Terug naar het begin van dit artikel. Ik vertelde dat ik Jezus Christus heel spontaan ‘mijn oudste broer’ noemde, en dat ik voelde hoe dit antwoord mij gegeven werd. Maar ik vertelde nog niet dat dit antwoord, en dus deze benaming van Jezus Christus, mijn diepste emoties raakte – en mede daardoor een antwoord was dat vanuit het diepst van mijn ziel kwam.

Ik heb in dit leven en in deze incarnatie een oudste broer gekregen. Maar deze broer stierf in 1973 door een hartaanval in de bergen, toen hijzelf 35, en ik 30 jaar oud was. In het jaar na zijn dood verscheen hij mij, gehuld in een stralend licht, tot drie keer toe. En elke keer weer was ik intens (en ik mag wel zeggen: bovenaards) gelukkig vanwege het warme licht dat hem omhulde en dat van hem uitging. De verschijningen van mijn broer zijn het geweest die mij mijn eerste stappen op de spirituele weg deden zetten. Ik kon die bijzondere ervaringen immers op geen enkele manier een plaats in mijn denken geven vanuit de kerkelijke traditie, de theologie, of vanuit zogenaamd moderne levensopvattingen. Het was – alweer – de esoterische traditie die als enige een zinnige uitleg en toelichting kon geven op deze voor mij zo kostbare en allesbeslissende ervaringen.

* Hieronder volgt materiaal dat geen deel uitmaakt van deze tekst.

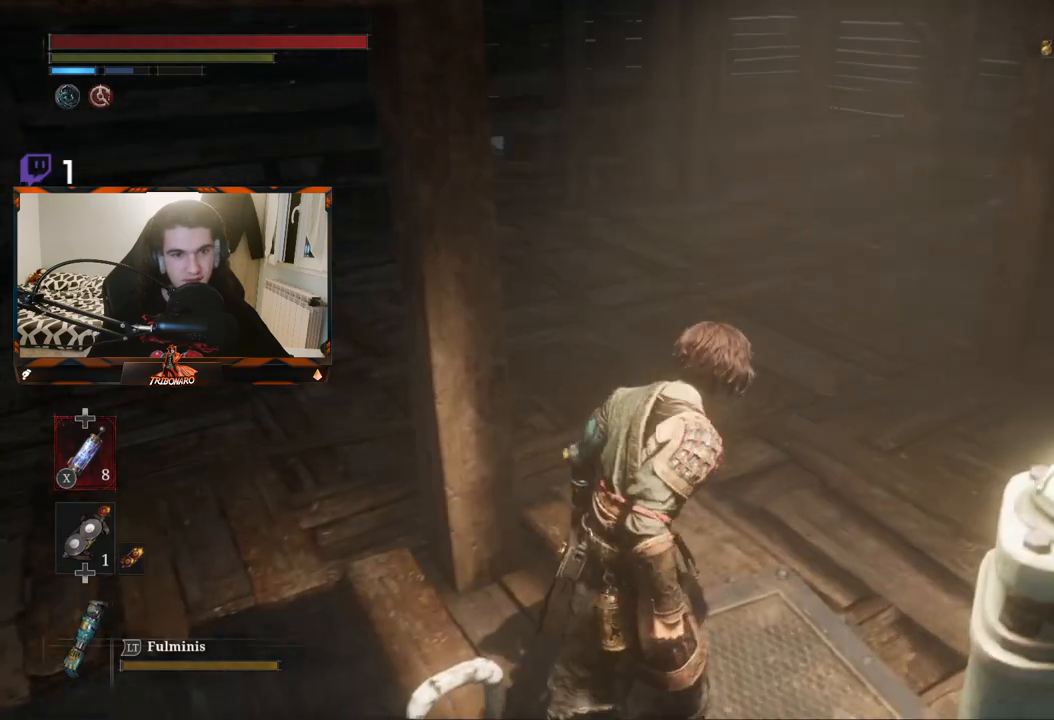
{"buttons": ["B"], "left_stick": "up", "right_stick": "center", "events": [[17, "B", "down"]]}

Mijn broer gaf mij met deze verschijningen na zijn dood het grootste geschenk dat hij mij ooit gegeven heeft. Mijn leven lang zal ik hem voor dat geschenk dankbaar blijven. Dat is iets dat mij blijft verwonderen: dat wij mensen elkaar soms de mooiste geschenken pas ná onze dood geven, vanuit een andere en hogere wereld. Het laat zien dat, waar mensen werkelijk in liefde met elkaar verbonden zijn, de liefde en de verbinding blijft bestaan, ook al leeft de een hier op aarde, en de ander in de geestelijke wereld. Dit geschenk dat mijn broer mij gaf, versterkte de toch al hechte band die wij hadden. Maar nu begrijpt u misschien als lezer(es) waarom het mij zo raakt wanneer ik Jezus Christus ‘mijn oudste broer’ noem. Ik zie dan in gedachten Jezus Christus achter mijn broer staan, en ik voel hoe naar hen beiden de liefde van mijn hart uitgaat. Daarom had ik geen mooiere naam kunnen bedenken voor Jezus Christus, dan juist deze: ‘mijn oudste broer’.

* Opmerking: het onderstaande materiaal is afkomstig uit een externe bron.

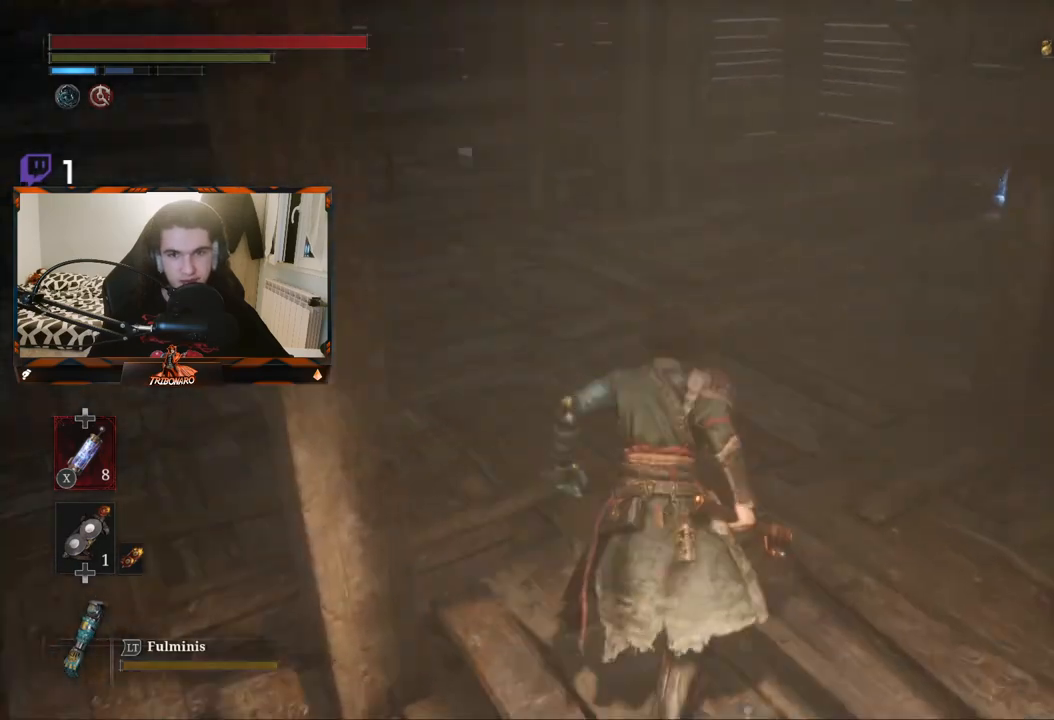
{"buttons": ["B"], "left_stick": "up", "right_stick": "center", "events": [[50, "right_stick", "right"], [400, "right_stick", "center"]]}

Ik vertel u dit vooral om u duidelijk te maken dat wat ik in dit artikel schrijf, voor mij geen theorie is, maar voortkomt uit een diepe liefde en een innige verbondenheid, zoals ik die voor en met Jezus Christus voel. Maar juist omdat wij in de loop van de laatste eeuwen ook denkende wezens zijn geworden, hebben wij het nodig om ook met ons denken het geheim van Jezus Christus te kunnen omvatten. Het lijkt er in onze tijd op, alsof de weg die vanuit ons hart door ons denken heengaat, de enige weg is waarop wij weer tot een innige verbinding met Jezus Christus kunnen komen. En de esoterische traditie is de enige stroming die het ons met haar inzichten mogelijk maakt deze weg te gaan.  

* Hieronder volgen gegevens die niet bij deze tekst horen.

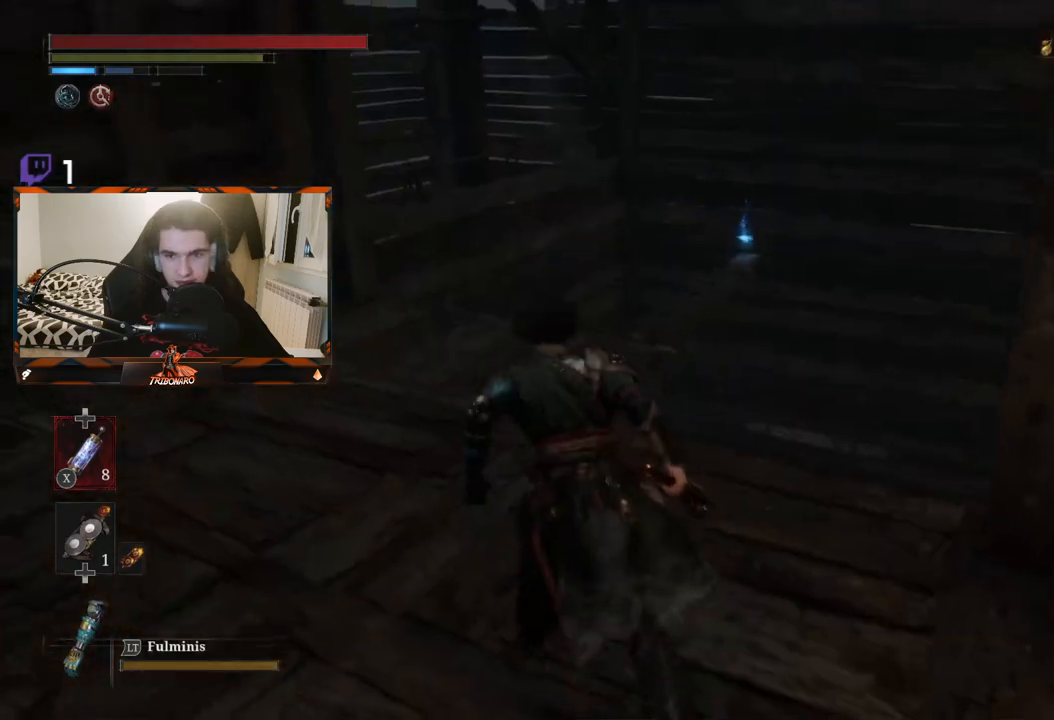
{"buttons": [], "left_stick": "up", "right_stick": "center", "events": [[233, "right_stick", "down-right"], [400, "right_stick", "center"], [467, "B", "up"]]}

  1. 1De Inquisitie werd in 1231 door Paus Gregorius IX ingesteld, d.w.z. vaste gerechtshoven tegen de ketters o.l.v. de Dominicanen of Predikheren. De Inquisitie velde een drievoudig vonnis: de ketters die zich bekeerden, ontvingen de gewone kerkelijke boete. Zij, wier oprechtheid in het herroepen van hun dwaling in twijfel werd getrokken, werden tot levenslange kerkerstraf veroordeeld. De hardnekkigen werden overgeleverd aan de wereldlijke rechter en werden meestal op verschillende wijzen ter dood gebracht: op de brandstapel, gevierendeeld, gewurgd, levend ingemetseld of van een afgrond gestort.